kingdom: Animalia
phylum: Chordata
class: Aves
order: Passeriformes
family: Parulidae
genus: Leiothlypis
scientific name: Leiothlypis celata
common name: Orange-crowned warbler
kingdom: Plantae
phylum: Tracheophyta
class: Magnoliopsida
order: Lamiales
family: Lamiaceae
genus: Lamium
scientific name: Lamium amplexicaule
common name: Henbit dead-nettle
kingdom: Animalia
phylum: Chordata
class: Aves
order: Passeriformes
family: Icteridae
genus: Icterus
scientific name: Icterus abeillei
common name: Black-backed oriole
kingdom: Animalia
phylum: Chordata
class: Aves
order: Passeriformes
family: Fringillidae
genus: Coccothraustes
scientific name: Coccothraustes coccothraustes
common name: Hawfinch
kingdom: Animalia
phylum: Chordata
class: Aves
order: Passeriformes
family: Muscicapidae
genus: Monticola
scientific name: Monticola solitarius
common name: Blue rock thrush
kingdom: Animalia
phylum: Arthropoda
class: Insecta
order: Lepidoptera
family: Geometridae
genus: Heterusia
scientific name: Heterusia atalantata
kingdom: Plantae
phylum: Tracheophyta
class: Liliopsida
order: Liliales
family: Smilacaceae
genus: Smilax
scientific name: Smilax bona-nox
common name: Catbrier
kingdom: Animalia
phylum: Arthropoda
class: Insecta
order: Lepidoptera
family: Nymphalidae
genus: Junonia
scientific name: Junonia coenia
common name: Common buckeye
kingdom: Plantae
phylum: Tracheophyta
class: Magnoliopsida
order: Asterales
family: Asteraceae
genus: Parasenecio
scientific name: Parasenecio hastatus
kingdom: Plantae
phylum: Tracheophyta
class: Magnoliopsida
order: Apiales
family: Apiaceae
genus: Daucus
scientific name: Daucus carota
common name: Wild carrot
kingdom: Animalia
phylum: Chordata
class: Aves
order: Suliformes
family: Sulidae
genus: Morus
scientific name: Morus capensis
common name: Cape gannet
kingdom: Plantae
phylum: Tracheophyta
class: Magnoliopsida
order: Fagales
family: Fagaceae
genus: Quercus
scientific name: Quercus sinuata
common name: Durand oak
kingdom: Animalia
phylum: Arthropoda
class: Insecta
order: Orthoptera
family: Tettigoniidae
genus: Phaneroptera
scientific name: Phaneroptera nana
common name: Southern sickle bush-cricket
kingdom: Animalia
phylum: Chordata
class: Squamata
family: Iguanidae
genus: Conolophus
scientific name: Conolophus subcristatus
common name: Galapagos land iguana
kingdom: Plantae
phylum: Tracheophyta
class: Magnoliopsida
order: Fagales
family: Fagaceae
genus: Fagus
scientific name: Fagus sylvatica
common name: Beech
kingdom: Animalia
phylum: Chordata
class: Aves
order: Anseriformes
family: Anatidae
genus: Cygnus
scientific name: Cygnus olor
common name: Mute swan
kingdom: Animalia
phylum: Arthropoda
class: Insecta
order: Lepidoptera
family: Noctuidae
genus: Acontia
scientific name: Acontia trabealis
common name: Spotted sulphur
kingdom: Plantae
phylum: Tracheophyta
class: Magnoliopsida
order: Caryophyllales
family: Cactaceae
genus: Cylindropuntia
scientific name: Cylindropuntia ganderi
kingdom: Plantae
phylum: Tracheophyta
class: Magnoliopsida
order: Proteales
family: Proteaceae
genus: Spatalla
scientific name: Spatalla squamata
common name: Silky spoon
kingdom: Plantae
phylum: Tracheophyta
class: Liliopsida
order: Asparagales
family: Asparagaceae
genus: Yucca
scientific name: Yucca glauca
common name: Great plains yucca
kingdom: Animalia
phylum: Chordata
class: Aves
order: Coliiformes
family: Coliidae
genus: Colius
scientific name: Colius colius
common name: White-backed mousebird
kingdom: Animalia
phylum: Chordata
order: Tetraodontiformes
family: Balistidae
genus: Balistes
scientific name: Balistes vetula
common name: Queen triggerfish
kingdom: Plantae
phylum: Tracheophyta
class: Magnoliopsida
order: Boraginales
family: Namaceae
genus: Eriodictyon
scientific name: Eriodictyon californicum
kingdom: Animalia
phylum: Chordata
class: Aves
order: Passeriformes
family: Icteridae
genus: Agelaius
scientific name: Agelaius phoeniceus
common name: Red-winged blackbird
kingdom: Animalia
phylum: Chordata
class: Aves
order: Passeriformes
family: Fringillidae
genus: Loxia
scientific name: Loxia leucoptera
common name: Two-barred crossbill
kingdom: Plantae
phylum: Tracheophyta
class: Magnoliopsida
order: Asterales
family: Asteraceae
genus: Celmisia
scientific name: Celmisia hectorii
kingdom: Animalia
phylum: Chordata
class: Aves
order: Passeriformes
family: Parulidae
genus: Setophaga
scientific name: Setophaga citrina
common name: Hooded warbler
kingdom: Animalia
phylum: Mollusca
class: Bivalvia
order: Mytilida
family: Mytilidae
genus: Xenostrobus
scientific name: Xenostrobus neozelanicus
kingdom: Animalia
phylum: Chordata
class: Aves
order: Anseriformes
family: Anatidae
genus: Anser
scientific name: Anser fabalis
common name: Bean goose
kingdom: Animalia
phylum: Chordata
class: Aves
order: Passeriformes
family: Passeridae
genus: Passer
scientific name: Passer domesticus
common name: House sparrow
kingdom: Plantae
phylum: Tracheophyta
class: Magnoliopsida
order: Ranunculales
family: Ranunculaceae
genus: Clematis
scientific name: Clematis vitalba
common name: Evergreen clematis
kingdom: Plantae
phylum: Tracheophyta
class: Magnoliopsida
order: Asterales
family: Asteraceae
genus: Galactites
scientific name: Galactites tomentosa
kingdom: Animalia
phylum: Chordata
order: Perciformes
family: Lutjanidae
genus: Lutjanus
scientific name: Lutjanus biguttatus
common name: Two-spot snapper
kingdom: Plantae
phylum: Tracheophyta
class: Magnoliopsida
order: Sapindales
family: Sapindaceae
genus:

-------

» 说明与要求: 把上面全部记录一字不差地重写一遍。

» 本题答案:
kingdom: Animalia
phylum: Chordata
class: Aves
order: Passeriformes
family: Parulidae
genus: Leiothlypis
scientific name: Leiothlypis celata
common name: Orange-crowned warbler
kingdom: Plantae
phylum: Tracheophyta
class: Magnoliopsida
order: Lamiales
family: Lamiaceae
genus: Lamium
scientific name: Lamium amplexicaule
common name: Henbit dead-nettle
kingdom: Animalia
phylum: Chordata
class: Aves
order: Passeriformes
family: Icteridae
genus: Icterus
scientific name: Icterus abeillei
common name: Black-backed oriole
kingdom: Animalia
phylum: Chordata
class: Aves
order: Passeriformes
family: Fringillidae
genus: Coccothraustes
scientific name: Coccothraustes coccothraustes
common name: Hawfinch
kingdom: Animalia
phylum: Chordata
class: Aves
order: Passeriformes
family: Muscicapidae
genus: Monticola
scientific name: Monticola solitarius
common name: Blue rock thrush
kingdom: Animalia
phylum: Arthropoda
class: Insecta
order: Lepidoptera
family: Geometridae
genus: Heterusia
scientific name: Heterusia atalantata
kingdom: Plantae
phylum: Tracheophyta
class: Liliopsida
order: Liliales
family: Smilacaceae
genus: Smilax
scientific name: Smilax bona-nox
common name: Catbrier
kingdom: Animalia
phylum: Arthropoda
class: Insecta
order: Lepidoptera
family: Nymphalidae
genus: Junonia
scientific name: Junonia coenia
common name: Common buckeye
kingdom: Plantae
phylum: Tracheophyta
class: Magnoliopsida
order: Asterales
family: Asteraceae
genus: Parasenecio
scientific name: Parasenecio hastatus
kingdom: Plantae
phylum: Tracheophyta
class: Magnoliopsida
order: Apiales
family: Apiaceae
genus: Daucus
scientific name: Daucus carota
common name: Wild carrot
kingdom: Animalia
phylum: Chordata
class: Aves
order: Suliformes
family: Sulidae
genus: Morus
scientific name: Morus capensis
common name: Cape gannet
kingdom: Plantae
phylum: Tracheophyta
class: Magnoliopsida
order: Fagales
family: Fagaceae
genus: Quercus
scientific name: Quercus sinuata
common name: Durand oak
kingdom: Animalia
phylum: Arthropoda
class: Insecta
order: Orthoptera
family: Tettigoniidae
genus: Phaneroptera
scientific name: Phaneroptera nana
common name: Southern sickle bush-cricket
kingdom: Animalia
phylum: Chordata
class: Squamata
family: Iguanidae
genus: Conolophus
scientific name: Conolophus subcristatus
common name: Galapagos land iguana
kingdom: Plantae
phylum: Tracheophyta
class: Magnoliopsida
order: Fagales
family: Fagaceae
genus: Fagus
scientific name: Fagus sylvatica
common name: Beech
kingdom: Animalia
phylum: Chordata
class: Aves
order: Anseriformes
family: Anatidae
genus: Cygnus
scientific name: Cygnus olor
common name: Mute swan
kingdom: Animalia
phylum: Arthropoda
class: Insecta
order: Lepidoptera
family: Noctuidae
genus: Acontia
scientific name: Acontia trabealis
common name: Spotted sulphur
kingdom: Plantae
phylum: Tracheophyta
class: Magnoliopsida
order: Caryophyllales
family: Cactaceae
genus: Cylindropuntia
scientific name: Cylindropuntia ganderi
kingdom: Plantae
phylum: Tracheophyta
class: Magnoliopsida
order: Proteales
family: Proteaceae
genus: Spatalla
scientific name: Spatalla squamata
common name: Silky spoon
kingdom: Plantae
phylum: Tracheophyta
class: Liliopsida
order: Asparagales
family: Asparagaceae
genus: Yucca
scientific name: Yucca glauca
common name: Great plains yucca
kingdom: Animalia
phylum: Chordata
class: Aves
order: Coliiformes
family: Coliidae
genus: Colius
scientific name: Colius colius
common name: White-backed mousebird
kingdom: Animalia
phylum: Chordata
order: Tetraodontiformes
family: Balistidae
genus: Balistes
scientific name: Balistes vetula
common name: Queen triggerfish
kingdom: Plantae
phylum: Tracheophyta
class: Magnoliopsida
order: Boraginales
family: Namaceae
genus: Eriodictyon
scientific name: Eriodictyon californicum
kingdom: Animalia
phylum: Chordata
class: Aves
order: Passeriformes
family: Icteridae
genus: Agelaius
scientific name: Agelaius phoeniceus
common name: Red-winged blackbird
kingdom: Animalia
phylum: Chordata
class: Aves
order: Passeriformes
family: Fringillidae
genus: Loxia
scientific name: Loxia leucoptera
common name: Two-barred crossbill
kingdom: Plantae
phylum: Tracheophyta
class: Magnoliopsida
order: Asterales
family: Asteraceae
genus: Celmisia
scientific name: Celmisia hectorii
kingdom: Animalia
phylum: Chordata
class: Aves
order: Passeriformes
family: Parulidae
genus: Setophaga
scientific name: Setophaga citrina
common name: Hooded warbler
kingdom: Animalia
phylum: Mollusca
class: Bivalvia
order: Mytilida
family: Mytilidae
genus: Xenostrobus
scientific name: Xenostrobus neozelanicus
kingdom: Animalia
phylum: Chordata
class: Aves
order: Anseriformes
family: Anatidae
genus: Anser
scientific name: Anser fabalis
common name: Bean goose
kingdom: Animalia
phylum: Chordata
class: Aves
order: Passeriformes
family: Passeridae
genus: Passer
scientific name: Passer domesticus
common name: House sparrow
kingdom: Plantae
phylum: Tracheophyta
class: Magnoliopsida
order: Ranunculales
family: Ranunculaceae
genus: Clematis
scientific name: Clematis vitalba
common name: Evergreen clematis
kingdom: Plantae
phylum: Tracheophyta
class: Magnoliopsida
order: Asterales
family: Asteraceae
genus: Galactites
scientific name: Galactites tomentosa
kingdom: Animalia
phylum: Chordata
order: Perciformes
family: Lutjanidae
genus: Lutjanus
scientific name: Lutjanus biguttatus
common name: Two-spot snapper
kingdom: Plantae
phylum: Tracheophyta
class: Magnoliopsida
order: Sapindales
family: Sapindaceae
genus:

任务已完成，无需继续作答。